[start of Task inputs]

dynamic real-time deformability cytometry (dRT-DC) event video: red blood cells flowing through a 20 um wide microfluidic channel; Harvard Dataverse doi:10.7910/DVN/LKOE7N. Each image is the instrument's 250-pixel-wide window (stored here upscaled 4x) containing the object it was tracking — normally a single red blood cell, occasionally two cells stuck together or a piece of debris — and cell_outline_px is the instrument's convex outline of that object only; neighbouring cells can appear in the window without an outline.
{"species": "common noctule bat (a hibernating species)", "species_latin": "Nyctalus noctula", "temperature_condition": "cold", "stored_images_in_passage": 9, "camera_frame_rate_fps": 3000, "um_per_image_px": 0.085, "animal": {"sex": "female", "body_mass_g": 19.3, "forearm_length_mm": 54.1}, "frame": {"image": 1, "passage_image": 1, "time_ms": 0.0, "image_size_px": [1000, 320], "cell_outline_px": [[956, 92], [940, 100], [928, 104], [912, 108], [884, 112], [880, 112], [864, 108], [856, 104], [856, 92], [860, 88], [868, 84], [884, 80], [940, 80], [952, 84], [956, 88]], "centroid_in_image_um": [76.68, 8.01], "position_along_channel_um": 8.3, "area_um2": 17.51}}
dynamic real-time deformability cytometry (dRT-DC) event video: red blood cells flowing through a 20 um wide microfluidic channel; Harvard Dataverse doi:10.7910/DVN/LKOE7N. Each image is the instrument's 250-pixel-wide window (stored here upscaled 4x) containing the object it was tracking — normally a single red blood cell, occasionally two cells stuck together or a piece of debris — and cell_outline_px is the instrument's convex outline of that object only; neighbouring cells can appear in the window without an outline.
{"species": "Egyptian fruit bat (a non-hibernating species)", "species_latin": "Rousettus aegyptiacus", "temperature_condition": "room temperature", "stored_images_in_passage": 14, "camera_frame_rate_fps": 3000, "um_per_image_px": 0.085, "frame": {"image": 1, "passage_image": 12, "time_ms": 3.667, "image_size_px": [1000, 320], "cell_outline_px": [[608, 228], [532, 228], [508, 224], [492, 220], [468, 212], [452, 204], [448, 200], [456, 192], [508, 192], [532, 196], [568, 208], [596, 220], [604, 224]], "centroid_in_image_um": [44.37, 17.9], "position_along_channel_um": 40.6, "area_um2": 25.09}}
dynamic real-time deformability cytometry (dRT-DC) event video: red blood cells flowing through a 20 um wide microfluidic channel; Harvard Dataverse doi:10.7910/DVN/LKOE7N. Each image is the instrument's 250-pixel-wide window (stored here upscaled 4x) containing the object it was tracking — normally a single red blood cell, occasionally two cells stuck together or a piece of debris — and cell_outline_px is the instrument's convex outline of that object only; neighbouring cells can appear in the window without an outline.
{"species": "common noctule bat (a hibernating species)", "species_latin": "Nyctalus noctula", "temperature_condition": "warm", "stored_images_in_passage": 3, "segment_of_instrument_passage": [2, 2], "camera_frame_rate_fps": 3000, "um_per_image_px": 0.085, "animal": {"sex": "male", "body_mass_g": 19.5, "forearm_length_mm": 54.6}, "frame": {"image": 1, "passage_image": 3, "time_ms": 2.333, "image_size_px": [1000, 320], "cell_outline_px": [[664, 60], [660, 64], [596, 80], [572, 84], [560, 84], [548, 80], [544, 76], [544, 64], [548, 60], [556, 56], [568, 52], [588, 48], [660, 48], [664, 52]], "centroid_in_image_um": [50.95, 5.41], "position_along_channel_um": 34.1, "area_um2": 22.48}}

[end of Task inputs]

__Work required__
Reproduce every line above without error.

__In response__
dynamic real-time deformability cytometry (dRT-DC) event video: red blood cells flowing through a 20 um wide microfluidic channel; Harvard Dataverse doi:10.7910/DVN/LKOE7N. Each image is the instrument's 250-pixel-wide window (stored here upscaled 4x) containing the object it was tracking — normally a single red blood cell, occasionally two cells stuck together or a piece of debris — and cell_outline_px is the instrument's convex outline of that object only; neighbouring cells can appear in the window without an outline.
{"species": "common noctule bat (a hibernating species)", "species_latin": "Nyctalus noctula", "temperature_condition": "cold", "stored_images_in_passage": 9, "camera_frame_rate_fps": 3000, "um_per_image_px": 0.085, "animal": {"sex": "female", "body_mass_g": 19.3, "forearm_length_mm": 54.1}, "frame": {"image": 1, "passage_image": 1, "time_ms": 0.0, "image_size_px": [1000, 320], "cell_outline_px": [[956, 92], [940, 100], [928, 104], [912, 108], [884, 112], [880, 112], [864, 108], [856, 104], [856, 92], [860, 88], [868, 84], [884, 80], [940, 80], [952, 84], [956, 88]], "centroid_in_image_um": [76.68, 8.01], "position_along_channel_um": 8.3, "area_um2": 17.51}}
dynamic real-time deformability cytometry (dRT-DC) event video: red blood cells flowing through a 20 um wide microfluidic channel; Harvard Dataverse doi:10.7910/DVN/LKOE7N. Each image is the instrument's 250-pixel-wide window (stored here upscaled 4x) containing the object it was tracking — normally a single red blood cell, occasionally two cells stuck together or a piece of debris — and cell_outline_px is the instrument's convex outline of that object only; neighbouring cells can appear in the window without an outline.
{"species": "Egyptian fruit bat (a non-hibernating species)", "species_latin": "Rousettus aegyptiacus", "temperature_condition": "room temperature", "stored_images_in_passage": 14, "camera_frame_rate_fps": 3000, "um_per_image_px": 0.085, "frame": {"image": 1, "passage_image": 12, "time_ms": 3.667, "image_size_px": [1000, 320], "cell_outline_px": [[608, 228], [532, 228], [508, 224], [492, 220], [468, 212], [452, 204], [448, 200], [456, 192], [508, 192], [532, 196], [568, 208], [596, 220], [604, 224]], "centroid_in_image_um": [44.37, 17.9], "position_along_channel_um": 40.6, "area_um2": 25.09}}
dynamic real-time deformability cytometry (dRT-DC) event video: red blood cells flowing through a 20 um wide microfluidic channel; Harvard Dataverse doi:10.7910/DVN/LKOE7N. Each image is the instrument's 250-pixel-wide window (stored here upscaled 4x) containing the object it was tracking — normally a single red blood cell, occasionally two cells stuck together or a piece of debris — and cell_outline_px is the instrument's convex outline of that object only; neighbouring cells can appear in the window without an outline.
{"species": "common noctule bat (a hibernating species)", "species_latin": "Nyctalus noctula", "temperature_condition": "warm", "stored_images_in_passage": 3, "segment_of_instrument_passage": [2, 2], "camera_frame_rate_fps": 3000, "um_per_image_px": 0.085, "animal": {"sex": "male", "body_mass_g": 19.5, "forearm_length_mm": 54.6}, "frame": {"image": 1, "passage_image": 3, "time_ms": 2.333, "image_size_px": [1000, 320], "cell_outline_px": [[664, 60], [660, 64], [596, 80], [572, 84], [560, 84], [548, 80], [544, 76], [544, 64], [548, 60], [556, 56], [568, 52], [588, 48], [660, 48], [664, 52]], "centroid_in_image_um": [50.95, 5.41], "position_along_channel_um": 34.1, "area_um2": 22.48}}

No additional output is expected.